La renuncia a la filosofía y el desprecio por la ciencia obligó al anarquismo quedar estancado en un nivel
que está incluso por debajo de aquel que corresponde al marxismo. Mientras personajes como Bakunin y
Kropotkin eran entusiastas estudiosos de la filosofía humanista, en un tiempo en que el socialismo
estatista se dejaba llevar por cierto impulso positivista hacia la construcción de una doctrina ‘científica’,
los representantes contemporáneos del movimiento ven en el academicismo una amenaza a sus creencias
y por eso prefieren no tener contacto con él. El comunitarismo hippie, la doctrina del hazlo tú mismo y el
consumismo alejaron todavía más al anarquismo de la actitud racionalista hacia la política. En general, el
rechazo nihilista del positivismo, la filosofía moderna y la religión, impuso serios impedimentos a la
producción de nuevas ideas.

El antihumanismo que caracteriza a la crítica actual de la modernidad se ensambla de forma bastante


adecuada con esa orfandad epistemológica que impidió al anarquismo evolucionar y diversificarse de la
manera en que otros movimientos lo hicieron. El pensamiento de la antimodernidad inspirado en
Heiddeger y Freud le tiende la mano para revincular la crítica posmoderna a algún referente político del
pasado. La posmodernidad se disfraza de anarquismo para legitimarse. La mitificación del siglo XIX, el
siglo de la creatividad ideológica en Europa, permite al programa anarquista gozar de una fama que lo
muestra como un discurso de transformación social tan legítimo como aquellos otros que, pese a su
robustez, fracasaron en el pasado.
El espíritu del anarquismo está presente en todos esos movimientos que, sin tener un horizonte político
claro ni un liderazgo definido, se lanzan a la protesta social para incordiar al poder. Siempre que una
masa se lanza a la acción sin haber planificado de algún modo sus acciones, esa conducta es atribuida a
los impulsos espontaneístas característicos del viejo anarquismo.

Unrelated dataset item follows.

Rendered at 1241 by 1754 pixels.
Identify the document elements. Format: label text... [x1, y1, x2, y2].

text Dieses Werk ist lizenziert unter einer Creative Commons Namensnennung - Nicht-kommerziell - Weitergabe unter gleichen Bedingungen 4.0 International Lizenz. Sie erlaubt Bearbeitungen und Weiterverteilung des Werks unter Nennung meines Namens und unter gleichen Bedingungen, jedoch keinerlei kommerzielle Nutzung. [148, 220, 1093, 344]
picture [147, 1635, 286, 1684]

La alianza con el antihumanismo convierte al anarquismo en un instrumento más al servicio de la


demolición de la civilización moderna, un pretexto más para canalizar energías hacia el ocaso de todos
los ídolos. Siendo que el Estado es una más de las piezas clave para la organización del mundo moderno,
era lógico que la dimensión política del discurso antihumanista se preocupe en elucubrar sobre su
exterminio, y que se preste algunas ideas y símbolos extraídos del viejo movimiento anarquista.

¿Se dirige la sociedad hacia un mundo no autoritario? Las tendencias actuales muestran que la
dominación del Estado ha resultado afectada por la reducción de la brecha tecnológica entre individuo y
gobierno. La revolución tecnológica empodera al sujeto de muchas formas, empero, al mismo tiempo, lo
hace más vulnerable ante la mirada del Otro, lo pone en una vitrina y lo somete a fuerzas que él abraza
con entusiasmo. El mundo digital hace realizable la fantasía del Gran Hermano orwelliano, y la cultura
digital induce al individuo a renunciar a su libertad en nombre de una sociedad más tecnificada. Tales
actitudes definitivamente no son compatibles con un anarquismo que reclama a una concepción orgánica
del mundo, un retorno a la naturaleza y la comunidad. La tecnología oprime más de lo que libera.

Las evocaciones actuales del anarquismo son falsas porque niegan la esencia de éste. La actitud
anarquista no puede ser repetida en el mundo posmoderno sin corromperla terriblemente y someterla a
proyectos que chocan con el espíritu humanista del anarquismo clásico. La sociedad actual tiende más a
un fascismo hiperconsumista que a una reivindicación de la comunidad agraria y la moral sindicalista.